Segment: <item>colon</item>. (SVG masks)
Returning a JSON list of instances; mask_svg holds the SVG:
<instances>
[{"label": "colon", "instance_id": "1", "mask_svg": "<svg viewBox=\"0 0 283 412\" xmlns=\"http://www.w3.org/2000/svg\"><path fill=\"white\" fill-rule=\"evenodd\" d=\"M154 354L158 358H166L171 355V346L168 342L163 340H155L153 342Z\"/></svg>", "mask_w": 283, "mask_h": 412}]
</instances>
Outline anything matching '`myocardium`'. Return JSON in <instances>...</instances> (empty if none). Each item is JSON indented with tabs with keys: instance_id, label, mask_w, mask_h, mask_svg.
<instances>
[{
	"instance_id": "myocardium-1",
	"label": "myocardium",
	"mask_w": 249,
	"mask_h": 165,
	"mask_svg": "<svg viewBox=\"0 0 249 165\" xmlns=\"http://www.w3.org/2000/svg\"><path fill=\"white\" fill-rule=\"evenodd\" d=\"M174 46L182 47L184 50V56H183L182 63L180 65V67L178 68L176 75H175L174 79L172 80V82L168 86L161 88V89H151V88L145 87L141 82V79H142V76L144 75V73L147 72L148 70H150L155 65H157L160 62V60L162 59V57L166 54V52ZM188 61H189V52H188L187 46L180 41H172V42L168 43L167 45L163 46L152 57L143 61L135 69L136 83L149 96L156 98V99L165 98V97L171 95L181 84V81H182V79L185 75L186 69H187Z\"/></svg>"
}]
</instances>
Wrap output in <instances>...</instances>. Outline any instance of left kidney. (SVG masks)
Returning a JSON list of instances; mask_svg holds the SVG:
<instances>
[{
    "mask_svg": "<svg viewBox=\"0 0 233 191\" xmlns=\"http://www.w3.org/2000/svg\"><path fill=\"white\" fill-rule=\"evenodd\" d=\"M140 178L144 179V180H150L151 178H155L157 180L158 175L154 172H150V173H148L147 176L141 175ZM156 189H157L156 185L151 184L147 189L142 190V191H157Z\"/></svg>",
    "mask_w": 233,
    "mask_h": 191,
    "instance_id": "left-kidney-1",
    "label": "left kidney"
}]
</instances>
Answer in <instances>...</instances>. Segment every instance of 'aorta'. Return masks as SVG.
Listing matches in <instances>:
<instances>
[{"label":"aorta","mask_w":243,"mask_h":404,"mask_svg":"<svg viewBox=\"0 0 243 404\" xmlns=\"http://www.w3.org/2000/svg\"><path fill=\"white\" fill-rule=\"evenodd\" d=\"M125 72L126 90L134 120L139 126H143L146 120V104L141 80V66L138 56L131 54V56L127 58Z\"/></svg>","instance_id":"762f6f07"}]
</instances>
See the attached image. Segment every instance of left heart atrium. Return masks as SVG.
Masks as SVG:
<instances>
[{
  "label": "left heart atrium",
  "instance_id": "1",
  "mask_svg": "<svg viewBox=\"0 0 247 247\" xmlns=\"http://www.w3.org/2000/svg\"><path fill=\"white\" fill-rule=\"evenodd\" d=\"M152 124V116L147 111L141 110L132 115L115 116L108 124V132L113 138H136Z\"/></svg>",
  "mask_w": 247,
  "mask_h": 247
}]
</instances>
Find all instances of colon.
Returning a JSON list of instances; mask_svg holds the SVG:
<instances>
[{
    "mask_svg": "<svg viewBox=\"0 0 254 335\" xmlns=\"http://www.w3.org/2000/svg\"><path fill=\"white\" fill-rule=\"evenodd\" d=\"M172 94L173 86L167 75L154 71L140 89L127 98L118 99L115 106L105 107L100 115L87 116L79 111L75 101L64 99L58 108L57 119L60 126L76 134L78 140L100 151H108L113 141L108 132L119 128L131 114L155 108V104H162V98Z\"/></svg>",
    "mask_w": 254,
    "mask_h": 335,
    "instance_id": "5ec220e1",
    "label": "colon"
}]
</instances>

• • •

▶ **Was benötigt wird**: Kannst du sämtliche Einträge oben Zeile für Zeile unverändert abschreiben?

▶ **Vollständige Lösung**:
Segment: <item>colon</item>. (SVG masks)
Returning a JSON list of instances; mask_svg holds the SVG:
<instances>
[{"label": "colon", "instance_id": "1", "mask_svg": "<svg viewBox=\"0 0 283 412\" xmlns=\"http://www.w3.org/2000/svg\"><path fill=\"white\" fill-rule=\"evenodd\" d=\"M154 354L158 358H166L171 355V346L168 342L163 340H155L153 342Z\"/></svg>", "mask_w": 283, "mask_h": 412}]
</instances>
Outline anything matching '`myocardium`'. Return JSON in <instances>...</instances> (empty if none). Each item is JSON indented with tabs with keys: instance_id, label, mask_w, mask_h, mask_svg.
<instances>
[{
	"instance_id": "myocardium-1",
	"label": "myocardium",
	"mask_w": 249,
	"mask_h": 165,
	"mask_svg": "<svg viewBox=\"0 0 249 165\" xmlns=\"http://www.w3.org/2000/svg\"><path fill=\"white\" fill-rule=\"evenodd\" d=\"M174 46L182 47L184 50V56H183L182 63L180 65V67L178 68L176 75H175L174 79L172 80V82L168 86L161 88V89H151V88L145 87L141 82V79H142V76L144 75V73L147 72L148 70H150L155 65H157L160 62V60L162 59V57L166 54V52ZM188 61H189V52H188L187 46L180 41H172V42L168 43L167 45L163 46L152 57L143 61L135 69L136 83L149 96L156 98V99L165 98V97L171 95L181 84V81H182V79L185 75L186 69H187Z\"/></svg>"
}]
</instances>
Wrap output in <instances>...</instances>. Outline any instance of left kidney. (SVG masks)
Returning a JSON list of instances; mask_svg holds the SVG:
<instances>
[{
    "mask_svg": "<svg viewBox=\"0 0 233 191\" xmlns=\"http://www.w3.org/2000/svg\"><path fill=\"white\" fill-rule=\"evenodd\" d=\"M140 178L144 179V180H150L151 178H155L157 180L158 175L154 172H150V173H148L147 176L141 175ZM156 189H157L156 185L151 184L147 189L142 190V191H157Z\"/></svg>",
    "mask_w": 233,
    "mask_h": 191,
    "instance_id": "left-kidney-1",
    "label": "left kidney"
}]
</instances>
Answer in <instances>...</instances>. Segment every instance of 'aorta'. Return masks as SVG.
Listing matches in <instances>:
<instances>
[{"label":"aorta","mask_w":243,"mask_h":404,"mask_svg":"<svg viewBox=\"0 0 243 404\" xmlns=\"http://www.w3.org/2000/svg\"><path fill=\"white\" fill-rule=\"evenodd\" d=\"M125 72L126 90L134 120L139 126H143L146 120V104L141 80V66L138 56L131 54V56L127 58Z\"/></svg>","instance_id":"762f6f07"}]
</instances>
See the attached image. Segment every instance of left heart atrium. Return masks as SVG.
Masks as SVG:
<instances>
[{
  "label": "left heart atrium",
  "instance_id": "1",
  "mask_svg": "<svg viewBox=\"0 0 247 247\" xmlns=\"http://www.w3.org/2000/svg\"><path fill=\"white\" fill-rule=\"evenodd\" d=\"M152 124V116L147 111L141 110L132 115L115 116L108 124V132L113 138H136Z\"/></svg>",
  "mask_w": 247,
  "mask_h": 247
}]
</instances>
Find all instances of colon.
Returning a JSON list of instances; mask_svg holds the SVG:
<instances>
[{
    "mask_svg": "<svg viewBox=\"0 0 254 335\" xmlns=\"http://www.w3.org/2000/svg\"><path fill=\"white\" fill-rule=\"evenodd\" d=\"M172 94L173 86L167 75L154 71L140 89L127 98L118 99L115 106L105 107L100 115L87 116L79 111L75 101L64 99L58 108L57 119L60 126L76 134L78 140L100 151H108L113 141L108 132L119 128L131 114L155 108V104H162V98Z\"/></svg>",
    "mask_w": 254,
    "mask_h": 335,
    "instance_id": "5ec220e1",
    "label": "colon"
}]
</instances>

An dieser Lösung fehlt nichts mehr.